Another problem he cited was the issue and “incessant push” of global warming, but he explained “few investors seem to care about it unless there’s a new solar IPO to run up on the first day”.
For those who are dismayed by the negative picture Mr Gross has potentially painted of the future, what steps should be taken next? Mr Gross did point towards what he believes could work best next, joking that he had “expressed another opinion”.
He, seemingly tongue-in-cheek, referenced two recent occurrences which piqued the interest of many people right across the globe, hitting headlines for staggering sums of money.

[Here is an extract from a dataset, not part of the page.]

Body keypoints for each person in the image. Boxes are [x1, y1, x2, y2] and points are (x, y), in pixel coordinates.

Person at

First was “Salvatore Garau’s NFT”, where an artist reportedly sold an “invisible sculpture” for a $18,000. The Italian artist’s work, entitled ‘Io Sono’ or ‘I Am’ does not exist, rather is a space “full of energy”.

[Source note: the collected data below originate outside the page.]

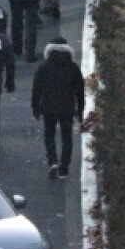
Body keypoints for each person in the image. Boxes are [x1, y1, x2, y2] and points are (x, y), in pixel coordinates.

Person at [31, 37, 85, 178]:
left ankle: (52, 161)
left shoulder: (43, 67)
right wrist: (80, 111)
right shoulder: (73, 68)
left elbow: (36, 89)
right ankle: (64, 166)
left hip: (48, 107)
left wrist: (35, 107)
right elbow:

Mr Gross also spoke of the “Honus Wagner baseball card”, a sports card which depicts the famous American baseball shortstop who played from 1897 to 1917, mostly for the Pittsburgh Pirates.
One recently sold for $6.606million, breaking the record for the most expensive sports card ever. ESPN estimates there are approximately 60 of these cards left in existence.
Mr Gross latest note is not the first instance where he has commented on the long-standing bull market in bonds. In fact, individuals only have to look back to March where the expert said he expected yields to climb to three percent.
Indeed, back in 2018, he also discussed the idea of Government bonds, calling them a “bear market” after the Treasury yield surged.
Many have looked to Mr Gross for guidance over the years, as he cemented his place as a pioneer in fixed income investing. Throughout his career, he has been the recipient of numerous awards for fixed income management.
Mr Gross announced his retirement from Janus Henderson Investors and from active fund management back in February 2019. He intended to spend more time on managing his personal assets, alongside his sizeable private charitable foundation.
The William, Jeff and Jennifer Gross Family Foundation is worth $390 million in assets, and annually donates more than ¢21million to non-profits involved in humanitarian causes, health care and education.